Theme: Generative Models and Inverse Problems
Date: Friday, November 15, 2024
Time: 1:30 PM to 5:00 PM
Location: SCAI (Sorbonne University, Pierre and Marie Curie Campus)
Program :
13h30 - 14h30 Stanislas Strasman (Sorbonne Université) - An analysis of the noise schedule for score-based generative models
Abstract: Score-based generative models (SGMs) aim at estimating a target data distribution by learning score functions using only noise-perturbed samples from the target. Recent literature has focused extensively on assessing the error between the target and estimated distributions, gauging the generative quality through the Kullback-Leibler (KL) divergence and Wasserstein distances.

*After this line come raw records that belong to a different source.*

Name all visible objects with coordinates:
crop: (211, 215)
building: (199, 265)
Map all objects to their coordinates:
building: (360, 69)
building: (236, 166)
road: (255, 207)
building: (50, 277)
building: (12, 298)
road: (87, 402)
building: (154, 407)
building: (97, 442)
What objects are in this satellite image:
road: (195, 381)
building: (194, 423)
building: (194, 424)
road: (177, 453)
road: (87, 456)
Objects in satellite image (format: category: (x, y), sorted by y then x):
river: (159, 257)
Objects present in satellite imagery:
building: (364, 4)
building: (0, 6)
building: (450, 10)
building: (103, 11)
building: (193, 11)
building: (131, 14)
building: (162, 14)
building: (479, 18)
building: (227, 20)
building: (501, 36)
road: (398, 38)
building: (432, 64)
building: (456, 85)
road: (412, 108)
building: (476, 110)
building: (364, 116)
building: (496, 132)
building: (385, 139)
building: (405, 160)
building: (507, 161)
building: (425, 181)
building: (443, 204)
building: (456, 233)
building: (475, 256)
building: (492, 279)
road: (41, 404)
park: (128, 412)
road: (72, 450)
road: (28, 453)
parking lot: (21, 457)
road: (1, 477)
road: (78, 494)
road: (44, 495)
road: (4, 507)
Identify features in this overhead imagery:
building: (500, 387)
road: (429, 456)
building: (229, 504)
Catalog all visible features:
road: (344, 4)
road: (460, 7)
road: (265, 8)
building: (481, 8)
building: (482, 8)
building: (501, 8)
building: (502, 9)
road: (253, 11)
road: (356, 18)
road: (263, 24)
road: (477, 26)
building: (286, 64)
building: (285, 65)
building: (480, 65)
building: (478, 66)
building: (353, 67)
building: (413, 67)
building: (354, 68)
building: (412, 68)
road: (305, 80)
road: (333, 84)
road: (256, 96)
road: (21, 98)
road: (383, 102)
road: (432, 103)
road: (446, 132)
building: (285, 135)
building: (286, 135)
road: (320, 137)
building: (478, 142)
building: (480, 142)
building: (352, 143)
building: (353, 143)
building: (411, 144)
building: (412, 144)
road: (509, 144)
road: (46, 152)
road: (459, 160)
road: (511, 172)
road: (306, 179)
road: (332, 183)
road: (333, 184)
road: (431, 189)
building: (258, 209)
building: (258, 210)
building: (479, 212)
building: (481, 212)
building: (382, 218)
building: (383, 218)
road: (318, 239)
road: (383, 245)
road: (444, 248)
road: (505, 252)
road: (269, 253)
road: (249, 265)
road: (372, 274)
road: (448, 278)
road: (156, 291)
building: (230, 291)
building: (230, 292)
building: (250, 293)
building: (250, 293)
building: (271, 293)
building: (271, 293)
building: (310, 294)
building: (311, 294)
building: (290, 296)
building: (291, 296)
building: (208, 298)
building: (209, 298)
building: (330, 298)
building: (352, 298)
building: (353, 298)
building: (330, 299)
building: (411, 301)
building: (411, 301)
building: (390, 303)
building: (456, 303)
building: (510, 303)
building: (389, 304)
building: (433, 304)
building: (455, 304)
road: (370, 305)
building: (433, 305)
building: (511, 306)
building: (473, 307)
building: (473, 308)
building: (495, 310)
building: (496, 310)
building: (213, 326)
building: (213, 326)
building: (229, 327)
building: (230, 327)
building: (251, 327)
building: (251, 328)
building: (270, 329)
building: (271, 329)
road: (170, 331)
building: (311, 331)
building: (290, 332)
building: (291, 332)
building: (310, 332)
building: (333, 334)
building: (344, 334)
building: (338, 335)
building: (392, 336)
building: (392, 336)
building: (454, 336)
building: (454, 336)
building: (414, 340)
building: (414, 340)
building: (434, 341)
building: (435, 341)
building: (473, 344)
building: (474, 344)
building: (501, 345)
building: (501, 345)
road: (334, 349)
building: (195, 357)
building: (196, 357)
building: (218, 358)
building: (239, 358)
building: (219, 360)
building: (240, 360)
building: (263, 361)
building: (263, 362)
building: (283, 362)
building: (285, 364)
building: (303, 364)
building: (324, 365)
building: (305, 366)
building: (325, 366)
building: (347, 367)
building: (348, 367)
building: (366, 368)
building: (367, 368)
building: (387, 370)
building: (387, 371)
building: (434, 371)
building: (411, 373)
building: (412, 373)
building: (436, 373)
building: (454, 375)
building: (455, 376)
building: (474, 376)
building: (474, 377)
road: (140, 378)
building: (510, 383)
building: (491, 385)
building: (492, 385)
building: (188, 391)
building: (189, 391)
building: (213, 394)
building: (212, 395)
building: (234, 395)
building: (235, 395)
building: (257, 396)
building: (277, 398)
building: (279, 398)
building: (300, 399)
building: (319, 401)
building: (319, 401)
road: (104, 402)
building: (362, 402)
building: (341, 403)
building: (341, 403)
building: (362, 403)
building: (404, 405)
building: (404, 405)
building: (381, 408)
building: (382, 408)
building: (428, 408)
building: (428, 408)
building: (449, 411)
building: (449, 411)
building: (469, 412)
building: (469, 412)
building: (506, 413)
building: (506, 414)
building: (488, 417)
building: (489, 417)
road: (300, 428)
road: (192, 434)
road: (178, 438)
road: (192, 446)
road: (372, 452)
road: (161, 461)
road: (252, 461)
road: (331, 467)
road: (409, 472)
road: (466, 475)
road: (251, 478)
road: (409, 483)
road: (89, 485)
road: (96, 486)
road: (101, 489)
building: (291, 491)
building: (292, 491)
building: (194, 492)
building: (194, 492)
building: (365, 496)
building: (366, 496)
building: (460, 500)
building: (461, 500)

Under mild assumptions on the data distribution, we establish an upper bound for the KL divergence between the target and the estimated distributions, explicitly depending on any time-dependent noise schedule. Under additional regularity assumptions, taking advantage of favorable underlying contraction mechanisms, we provide a tighter error bound in Wasserstein distance compared to state-of-the-art results. In addition to being tractable, this upper bound jointly incorporates properties of the target distribution and SGM hyperparameters that need to be tuned during training.
14h30 - 15h30 Geneviève Robin (Owkin) - Generative methods for sampling transition paths in molecular dynamics
Abstract: Molecular systems often remain trapped for long times around some local minimum of the potential energy function, before switching to another one -- a behavior known as metastability. Simulating transition paths linking one metastable state to another one is difficult by direct numerical methods. In view of the promises of machine learning techniques, we explore in this work two approaches to more efficiently generate transition paths: sampling methods based on generative models such as variational autoencoders, and importance sampling methods based on reinforcement learning.
15h30 - 16h00 Pause
16h00 - 17h00 Garbiel Victorino Cardoso (École des Mines) - Solving inverse problems with score-based priors
Abstract: Solving ill-posed (Bayesian) inverse problems generally rely on the power of the prior distribution (or data fidelity term). In this talk, we focus on how to use an off the shelf score-based generative model as prior and how to modify the inner sampling procedure of the generative model to sample (approximately) from the posterior distribution. This is done without retraining the off the shelf generative model. We then present how we have use this procedure to solve inverse problems that arise in electrocardiogram analysis.
References:
[1] Gabriel Cardoso, Yazid Janati, Sylvain Le Corff, and Eric Moulines. Monte Carlo guided Denoising Diffusion models for Bayesian linear inverse problems. The Twelfth International Conference on Learning Representations. 2023.
[2]Cardoso, G. V., Bedin, L., Duchateau, J., Dubois, R., & Moulines, E. (2023). Bayesian ecg reconstruction using denoising diffusion generative models. to appear in Neurips 2024.